The Obama administration has met its self-imposed goal to have the online federal insurance exchange working smoothly for most people who use it, according to a government report today.
The site, healthcare.gov, has been plagued by errors and bugs for two months, opening a new onslaught by Republican congressman opposed to the 2010 Patient Protection and Affordable Care Act. The problems with the exchange have hurt President Barack Obama in the polls and prevented many Americans from enrolling in new insurance plans.
A repair effort launched in mid-October has cut the rate of error messages to less than 1 percent per page from about 6 percent in October, according to the report today by the Department of Health and Human Services. After faltering with little more than 1,000 simultaneous users at the start of October, the site can now handle 50,000 at a time, or about 800,000 per day, the report said. The repair effort continued into the evening yesterday, officials said.
“Dramatic progress has been made on improving healthcare.gov,” the administration said in the eight-page report. “There is more work to be done to continue to improve and enhance the website and continue to improve the consumer experience in the weeks and months ahead.”

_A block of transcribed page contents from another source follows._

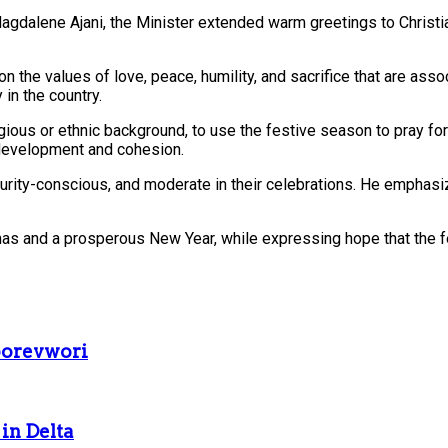
gdalene Ajani, the Minister extended warm greetings to Christians
 on the values of love, peace, humility, and sacrifice that are as
 in the country.
eligious or ethnic background, to use the festive season to pray f
 development and cohesion.
curity-conscious, and moderate in their celebrations. He emphas
stmas and a prosperous New Year, while expressing hope that the 
borevwori
in Delta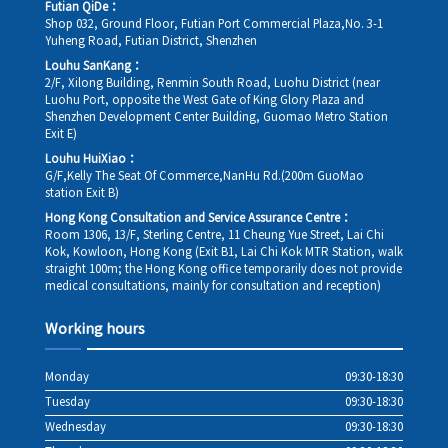
Futian QiDe：
Shop 032, Ground Floor, Futian Port Commercial Plaza,No. 3-1
Yuheng Road, Futian District, Shenzhen
Louhu SanKang：
2/F, Xilong Building, Renmin South Road, Luohu District (near
Luohu Port, opposite the West Gate of King Glory Plaza and
Shenzhen Development Center Building, Guomao Metro Station
Exit E)
Louhu HuiXiao：
G/F,Kelly The Seat Of Commerce,NanHu Rd.(200m GuoMao
station Exit B)
Hong Kong Consultation and Service Assurance Centre：
Room 1306, 13/F, Sterling Centre, 11 Cheung Yue Street, Lai Chi
Kok, Kowloon, Hong Kong (Exit B1, Lai Chi Kok MTR Station, walk
straight 100m; the Hong Kong office temporarily does not provide
medical consultations, mainly for consultation and reception)
Working hours
Monday
09:30-18:30
Tuesday
09:30-18:30
Wednesday
09:30-18:30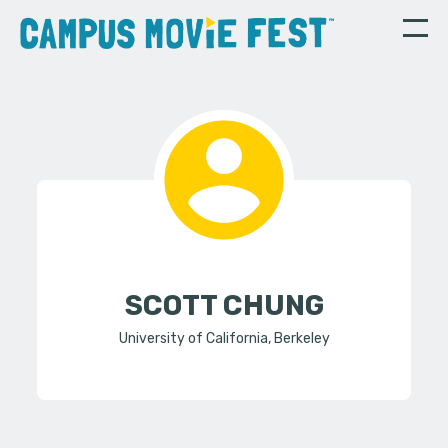
SCOTT CHUNG
University of California, Berkeley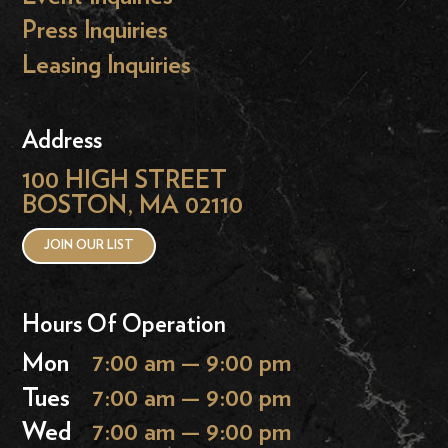
Press Inquiries
Leasing Inquiries
Address
100 HIGH STREET
BOSTON, MA 02110
JOIN OUR LIST
Hours Of Operation
Mon
7:00 am — 9:00 pm
Tues
7:00 am — 9:00 pm
Wed
7:00 am — 9:00 pm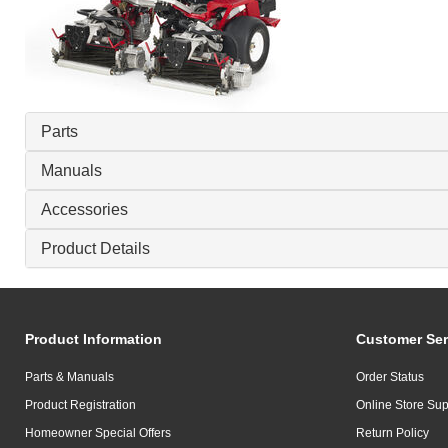
Parts
Manuals
Accessories
Product Details
Product Information
Customer Ser
Parts & Manuals
Order Status
Product Registration
Online Store Sup
Homeowner Special Offers
Return Policy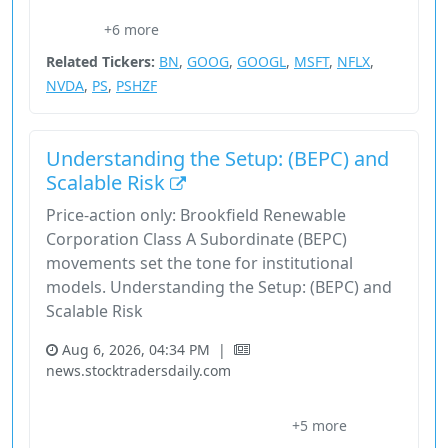
Bill Ackman
Consumer Cyclical
Financial Services
Microsoft
+6 more
Nasdaq
Related Tickers:
BN
,
GOOG
,
GOOGL
,
MSFT
,
NFLX
,
NVDA
,
PS
,
PSHZF
Understanding the Setup: (BEPC) and
Scalable Risk
Price-action only: Brookfield Renewable
Corporation Class A Subordinate (BEPC)
movements set the tone for institutional
models. Understanding the Setup: (BEPC) and
Scalable Risk
Aug 6, 2026, 04:34 PM
|
news.stocktradersdaily.com
Bepc
Brookfield Renewable Corporation Class A Subordinate
+5 more
Execution Overlay
Nasdaq
Price Signals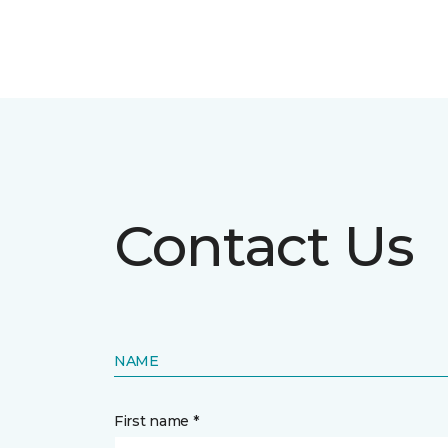
Contact Us
NAME
First name *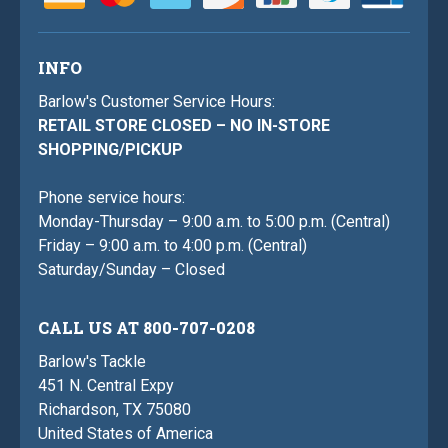
INFO
Barlow's Customer Service Hours:
RETAIL STORE CLOSED – NO IN-STORE
SHOPPING/PICKUP
Phone service hours:
Monday-Thursday – 9:00 a.m. to 5:00 p.m. (Central)
Friday – 9:00 a.m. to 4:00 p.m. (Central)
Saturday/Sunday – Closed
CALL US AT 800-707-0208
Barlow's Tackle
451 N. Central Expy
Richardson, TX 75080
United States of America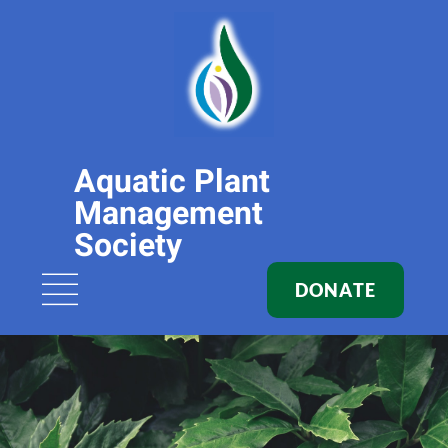
Aquatic Plant
Management
Society
DONATE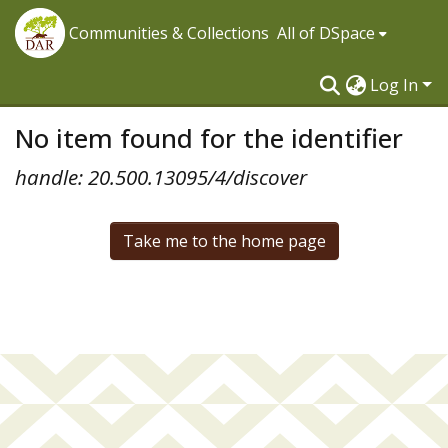
Communities & Collections
All of DSpace
Log In
No item found for the identifier
handle: 20.500.13095/4/discover
Take me to the home page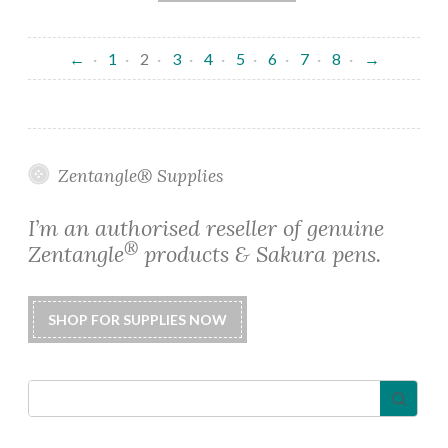
←
1
2
3
4
5
6
7
8
→
Zentangle® Supplies
I’m an authorised reseller of genuine
®
Zentangle
products & Sakura pens.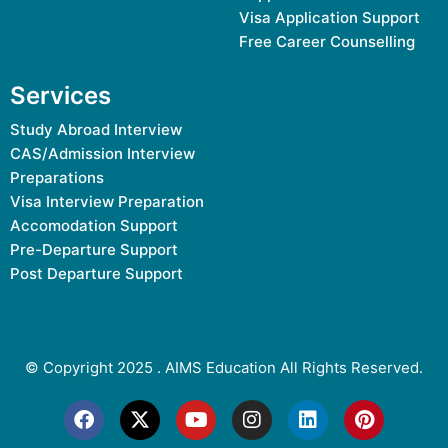
Visa Application Support
Free Career Counselling
Services
Study Abroad Interview
CAS/Admission Interview
Preparations
Visa Interview Preparation
Accomodation Support
Pre-Departure Support
Post Departure Support
© Copyright 2025 .
AIMS Education
All Rights Reserved.
F
X
Y
I
L
P
a
-
o
n
i
i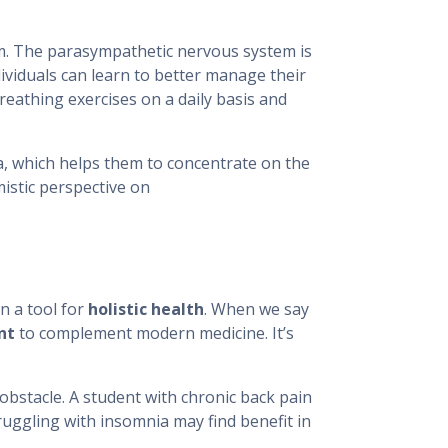
em. The parasympathetic nervous system is
dividuals can learn to better manage their
eathing exercises on a daily basis and
, which helps them to concentrate on the
mistic perspective on
n a tool for
holistic health
. When we say
nt
to complement modern medicine. It’s
 obstacle. A student with chronic back pain
ruggling with insomnia may find benefit in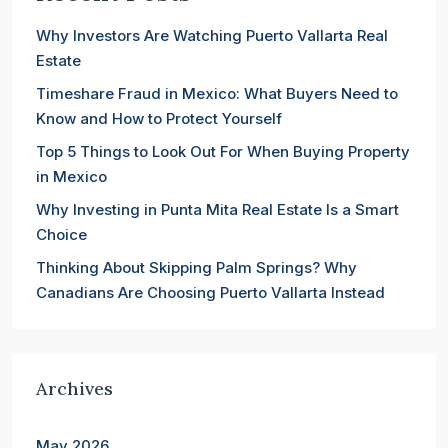
Why Investors Are Watching Puerto Vallarta Real
Estate
Timeshare Fraud in Mexico: What Buyers Need to
Know and How to Protect Yourself
Top 5 Things to Look Out For When Buying Property
in Mexico
Why Investing in Punta Mita Real Estate Is a Smart
Choice
Thinking About Skipping Palm Springs? Why
Canadians Are Choosing Puerto Vallarta Instead
Archives
May 2026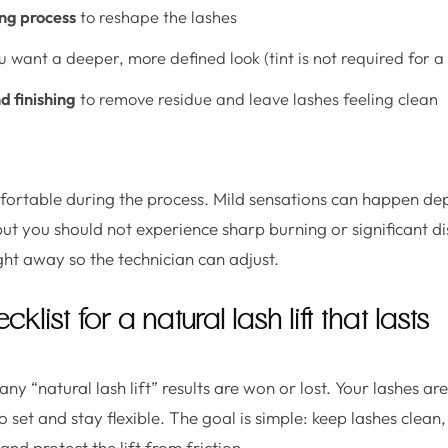
ng process
to reshape the lashes
u want a deeper, more defined look (tint is not required for a l
d finishing
to remove residue and leave lashes feeling clean
mfortable during the process. Mild sensations can happen de
 but you should not experience sharp burning or significant d
ight away so the technician can adjust.
klist for a natural lash lift that lasts
ny “natural lash lift” results are won or lost. Your lashes a
 set and stay flexible. The goal is simple: keep lashes clea
and protect the lift from friction.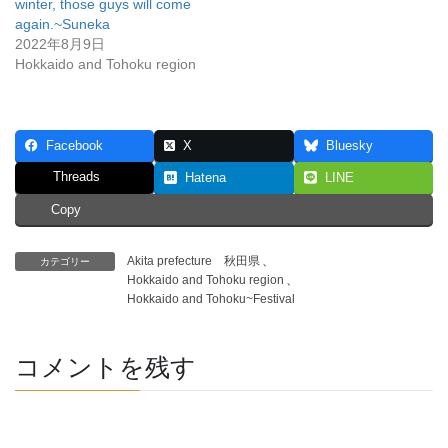
winter, those guys will come
again.~Suneka
2022年8月9日
Hokkaido and Tohoku region
Facebook
X
Bluesky
Threads
Hatena
LINE
Copy
Akita prefecture 秋田県
、
カテゴリー
Hokkaido and Tohoku region
、
Hokkaido and Tohoku~Festival
コメントを残す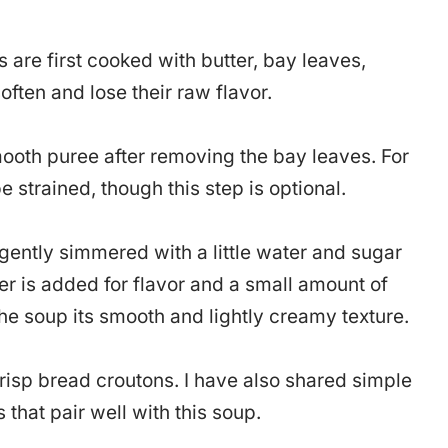
are first cooked with butter, bay leaves,
often and lose their raw flavor.
mooth puree after removing the bay leaves. For
e strained, though this step is optional.
gently simmered with a little water and sugar
er is added for flavor and a small amount of
the soup its smooth and lightly creamy texture.
risp bread croutons. I have also shared simple
hat pair well with this soup.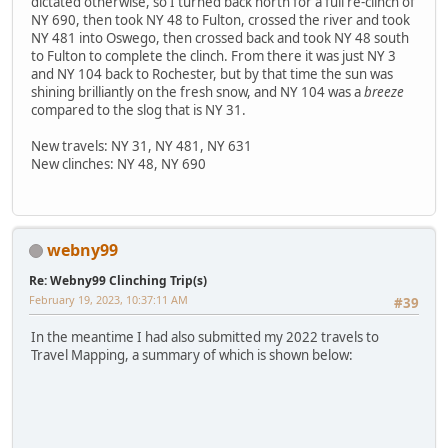
dictated otherwise, so I turned back north for a full re-clinch of
NY 690, then took NY 48 to Fulton, crossed the river and took
NY 481 into Oswego, then crossed back and took NY 48 south
to Fulton to complete the clinch. From there it was just NY 3
and NY 104 back to Rochester, but by that time the sun was
shining brilliantly on the fresh snow, and NY 104 was a
breeze
compared to the slog that is NY 31.
New travels: NY 31, NY 481, NY 631
New clinches: NY 48, NY 690
webny99
Re: Webny99 Clinching Trip(s)
February 19, 2023, 10:37:11 AM
#39
In the meantime I had also submitted my 2022 travels to
Travel Mapping, a summary of which is shown below: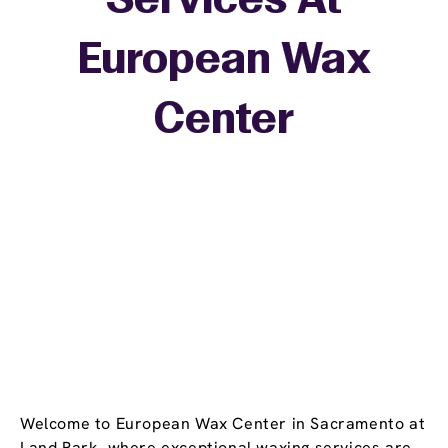
Services At
European Wax
+
Center
−
Welcome to European Wax Center in Sacramento at
Land Park, where exceptional waxing services are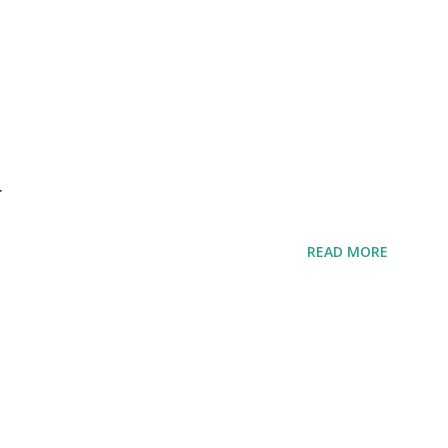
r
READ MORE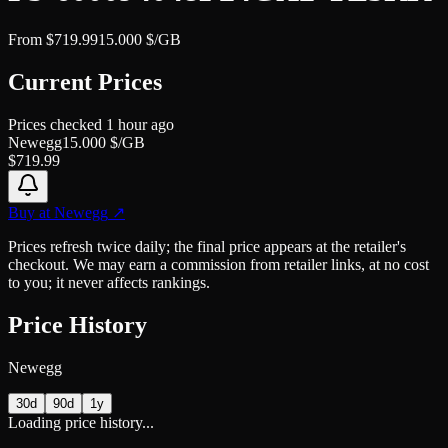
From
$
719.99
15.000
$/GB
Current Prices
Prices checked
1 hour ago
Newegg
15.000
$/GB
$
719.99
Buy at
Newegg
↗
Prices refresh twice daily; the final price appears at the retailer's
checkout. We may earn a commission from retailer links, at no cost
to you; it never affects rankings.
Price History
Newegg
30d
90d
1y
Loading price history...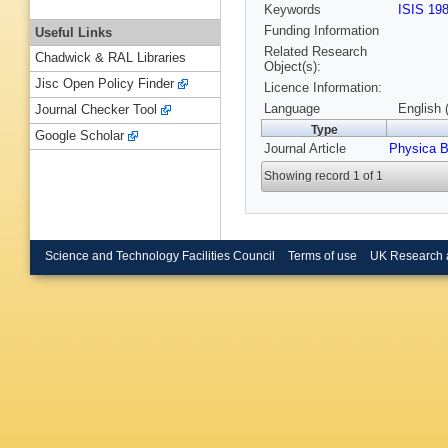
Keywords
ISIS 19
Funding Information
Useful Links
Related Research
Chadwick & RAL Libraries
Object(s):
Jisc Open Policy Finder
Licence Information:
Language
English 
Journal Checker Tool
Type
Google Scholar
Journal Article
Physica 
Showing record 1 of 1
Science and Technology Facilities Council
Terms of use
UK Research 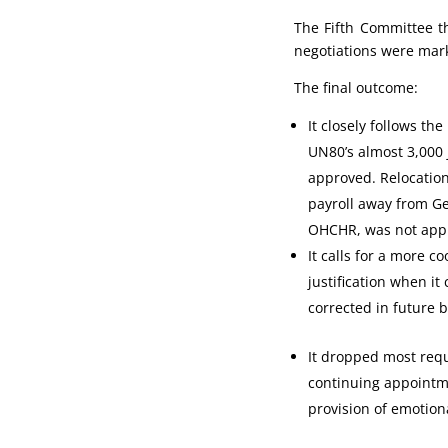
The Fifth Committee t
negotiations were mar
The final outcome:
It closely follows t
UN80’s almost 3,000
approved. Relocatio
payroll away from Ge
OHCHR, was not app
It calls for a more
justification when it
corrected in future b
It dropped most requ
continuing appointme
provision of emotion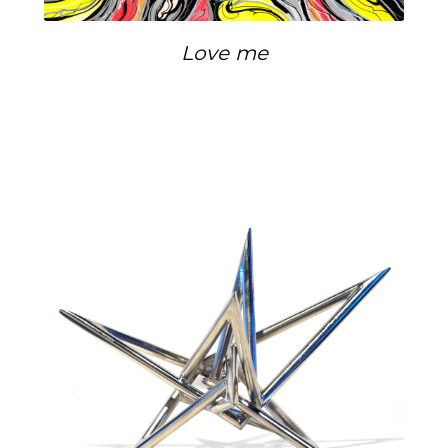
Love me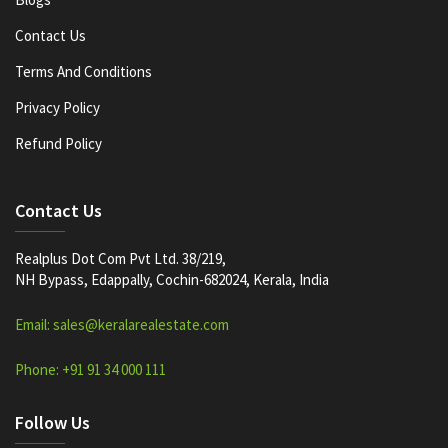
Contact Us
Terms And Conditions
Privacy Policy
Refund Policy
Contact Us
Realplus Dot Com Pvt Ltd. 38/219,
NH Bypass, Edappally, Cochin-682024, Kerala, India
Email: sales@keralarealestate.com
Phone: +91 91 34 000 111
Follow Us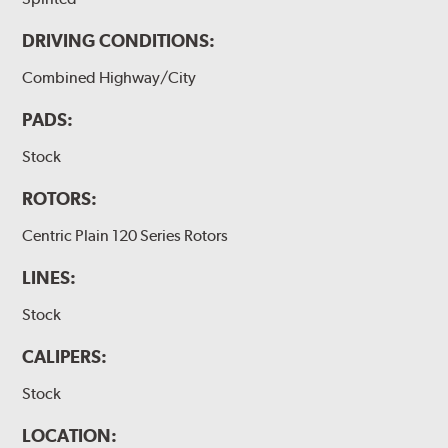
DRIVING CONDITIONS:
Combined Highway/City
PADS:
Stock
ROTORS:
Centric Plain 120 Series Rotors
LINES:
Stock
CALIPERS:
Stock
LOCATION: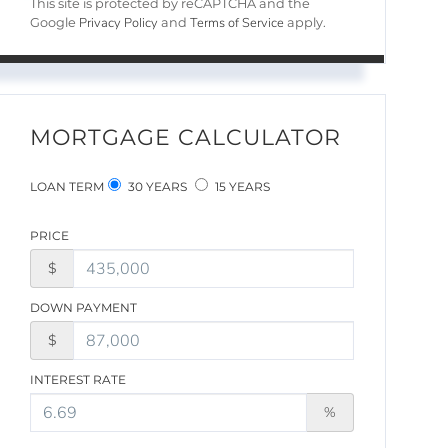
This site is protected by reCAPTCHA and the
Privacy Policy
Terms of Service
Google
and
apply.
MORTGAGE CALCULATOR
LOAN TERM
30 YEARS
15 YEARS
PRICE
$
DOWN PAYMENT
$
INTEREST RATE
%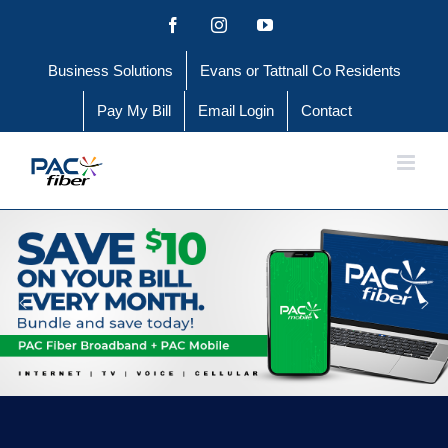
Skip
Facebook
Instagram
YouTube
to
Business Solutions
Evans or Tattnall Co Residents
content
Pay My Bill
Email Login
Contact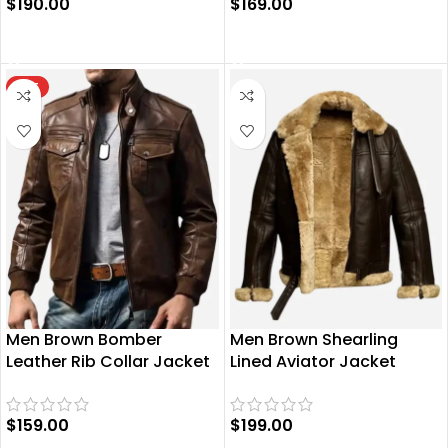
$
190.00
$
169.00
SELECT OPTIONS
SELECT OPTIONS
HOT
Men Brown Bomber
Men Brown Shearling
Leather Rib Collar Jacket
Lined Aviator Jacket
$
159.00
$
199.00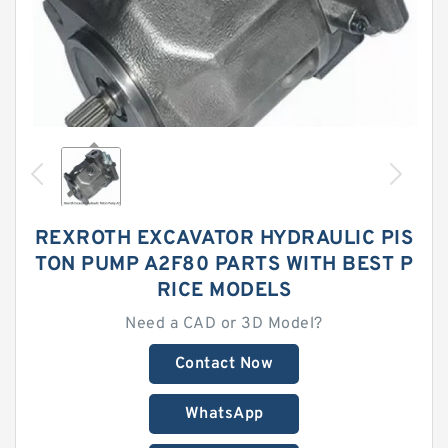
REXROTH EXCAVATOR HYDRAULIC PIS
TON PUMP A2F80 PARTS WITH BEST P
RICE MODELS
Need a CAD or 3D Model?
Contact Now
WhatsApp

Over the last two weeks, navigators who help people use the site have said the site was getting easier to use, though the progress was slow and there were frequent outages. Today’s report said the administration would continue working to improve healthcare.gov moving forward.
The goal of having the site “work smoothly for the vast majority of users” was set by Jeffrey Zients, the management consultant President Barack Obama assigned to supervise repairs after its calamitous Oct. 1 debut.
Technicians supervised by Zients fixed or improved more than 400 items on a “punch list” that grew quickly starting the week of Nov. 9, according to the report.
Uninsured Americans, or those losing coverage at the end of this month, have until Dec. 23 to sign up for plans effective Jan. 1. The federal website serves 36 states, including Texas, Florida, Illinois and Pennsylvania, while 14 states including New York and California run their own.
The state sites for the most part have not encountered the technical problems of healthcare.gov.